**Texto de estudo:**
-- -- --
Livre_expressao

quinta-feira, novembro 09, 2006

Uma pausa para degustar Coffee and Cigarrettes

O cinema americano independente sempre exerceu sobre mim um certo fascínio, exatamente por fugir daquilo que Hollywood valoriza, apresentando linguagens e narrativas diferentes das que estamos habituados a acompanhar.

Coffee and cigarrettes é um desses filmes estranhos, que faz a platéia rir em alguns momentos, sentir-se entediada em outros e ainda assim sair do cinema com sentimentos opostos de ódio e amor pela obra. Sem meio termo. Caso não haja estes extremos, ao menos um estranhamento o espectador sente ao deixar a sala.

O longa metragem é uma série de 11 pequenas histórias, tendo a nicotina e a cafeína como o principal fio condutor. Com informalidade e irreverência, o projeto de Jim Jarmusch teve início em 1986, quando fez o curta metragem Strange to meet you, estrelando Roberto Benigni e Steven Wright com cigarros, café e um diálogo nonsense.
-- -- --
**Trechos dos dados:**

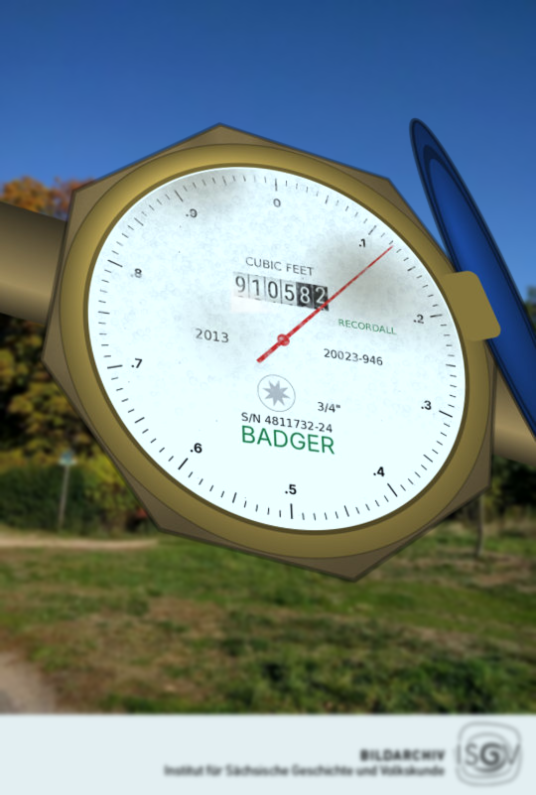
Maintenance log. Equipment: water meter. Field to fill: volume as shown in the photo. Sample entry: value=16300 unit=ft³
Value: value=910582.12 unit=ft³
-- -- --
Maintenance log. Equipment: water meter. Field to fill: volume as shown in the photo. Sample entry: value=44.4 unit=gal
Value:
-- -- --
**Seu objetivo:**
Responda com base no texto de estudo:
(a) Segundo quem escreve, por que o cinema americano independente lhe causa fascínio?
(b) Quantas pequenas histórias formam o longa-metragem?
(c) Em que ano começou o projeto de Jim Jarmusch, e quem estrelou o curta Strange to meet you?
Os dados vêm de uma fonte diferente da do texto.

**Resposta da tarefa:**
(a) Porque foge daquilo que Hollywood valoriza e apresenta linguagens e narrativas diferentes das que estamos habituados a acompanhar.
(b) São 11 pequenas histórias.
(c) Começou em 1986. O curta foi estrelado por Roberto Benigni e Steven Wright.